For roughly the past two weeks, my company has been bombarded with email attachment viruses. Previously we might have received one a month, but now we’re seeing 10-20 each day. Avast is catching them all, thankfully, but I’m getting frustrated that the notifications set up in the ADNM’s “Default Resident Task” aren’t notifying me each time. Generally I get a notification email for just one out of ten infected emails, and am not sure what I’m doing wrong.
For example, when the Session → On-Access Scanners list shows
Yesterday at 10:50:09 AM ? FILESRVR01\Mail From: “psaqybxqnb” Subj: Best episodes of Beach Sex Hotel!\tube.zip\VideoTube.com.avi.exe Infection: Win32:Trojan-gen {Other} File was successfully repaired…
I get a notification email, but for most other infected messages like
Today at 4:03:11 AM C FILESRVR01\D:\Program Files\Exchsrvr\Mailroot\vsi 1\Queue\NTFS_248cc59001c91a2e00001c46.EML\tube.zip#3178128600\VideoTube.com.avi.exe Infection: Win32:Trojan-gen {Other} File was successfully moved to chest…
I never get an email. When a line displays the From and Subject lines, what does this say about the plugin that found it? Was is caught by the Exchange plugin or the SMTP plugin? I have my email address configured in the “Alerts” section of the Default Resident Task, and it works when I test it. My email address additionally appears in the “Alerts and Logs” section of the Exchange and SMTP plugins settings, and “Notify other people” is on.
Does anyone have suggestions so I can make sure I am notified every time a virus appears in the Session → On-Access Scanners list?
(Hmm, I just found something unusual. In the Default Resident Task, in the Alerts section, my alert appears in the “Used alerts” column. But if I right-click “On-Access Scanners” → Properties, my Alert here appears in the first column instead, and appears disabled. A clue?)
The Settings window appears to have the right information, but I changed the server name to its IP address, just in case. There was no From Address listed, so I fixed that. Alerts is configured properly, and the “Test” button has always worked.
Thanks for the suggestions. I’ve been talking to Avast support about this for over a week, and not getting anywhere. When configured properly, it is possible to get email warnings for ANY event appearing in Sessions → On-Access Scanners?? I’m starting to wonder. Notifications are arriving for roughly 1 out of 25 infected emails, supposedly scrubbed messages are still disappearing, and I may have found cases where Avast tries using LDAP nomenclature for email addresses when sending through SMTP. Is it just buggy below the surface? Am I expecting too much?
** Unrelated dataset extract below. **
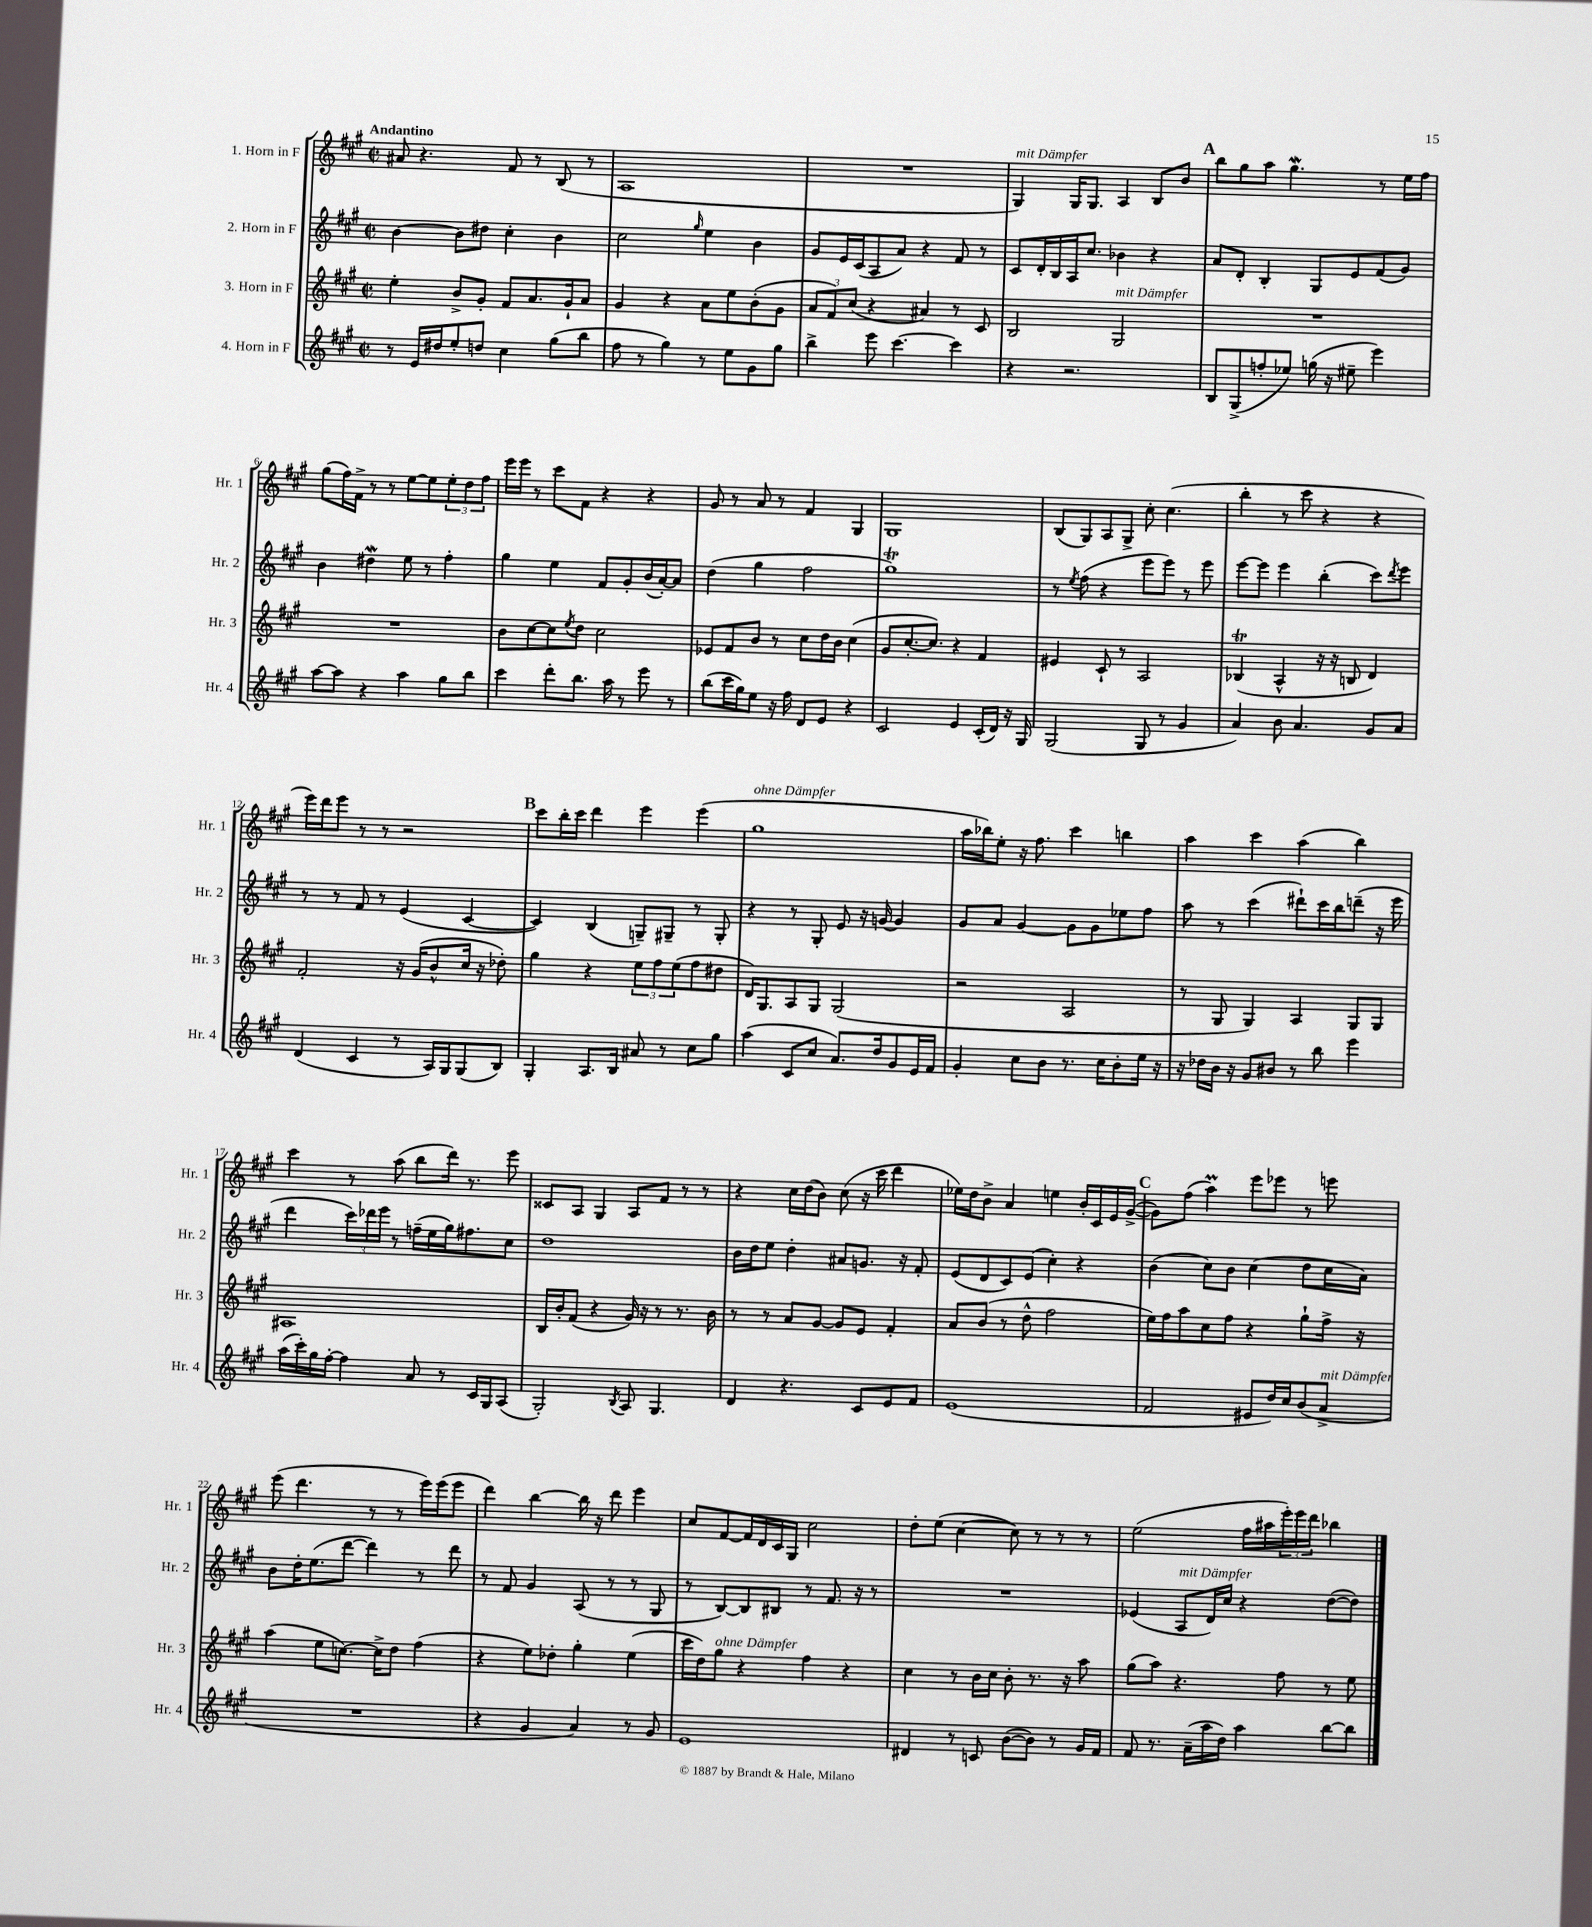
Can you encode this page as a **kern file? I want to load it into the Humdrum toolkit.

I finally got it working…mostly. It was a combination of two problems. Thanks for the hint about checking the SMTP setting in the Settings window. Many Windows server programs can use “hostname” to identify a server on the Intranet, but ADNM apparently isn’t one of them. We were using just FILESRVR01 for the “Server Address”. Changing this to the IP address (or probably the FQDM) got the Alerts working normally.
Secondly, with various scanners running at once, the Standard Shield, the SMTP shield, and the Exchange shield were tripping over each other. Viruses were getting caught, but being processed in a less optimal way (i.e. the notifications didn’t include email-related data like the IP address). Avast’s support suggested reading http://support.microsoft.com/default.aspx?kbid=328841 to prevent the Standard Shield from scanning certain Exchange directories. In the end, I excluded
assuming I didn’t make any typos just now. (And these locations can vary among Exchange installations.) I am currently very frustrated with Avast, since every single ADMN/Exchange installation on the planet should be using these settings, and yet they are nowhere to be found 1) in the ADMN manual, 2) on Avast’s web site, or 3) in the ADNM installer itself.
I am still having some issues, as Avast sometimes does B in response to infected emails when I tell it to do A (ie. it’s deleting messages when I want them in “Badmail” and replying to senders when I have this disabled), but incoming Trojans have been light lately, and I want to test it more before complaining again. Thanks for all the suggestions!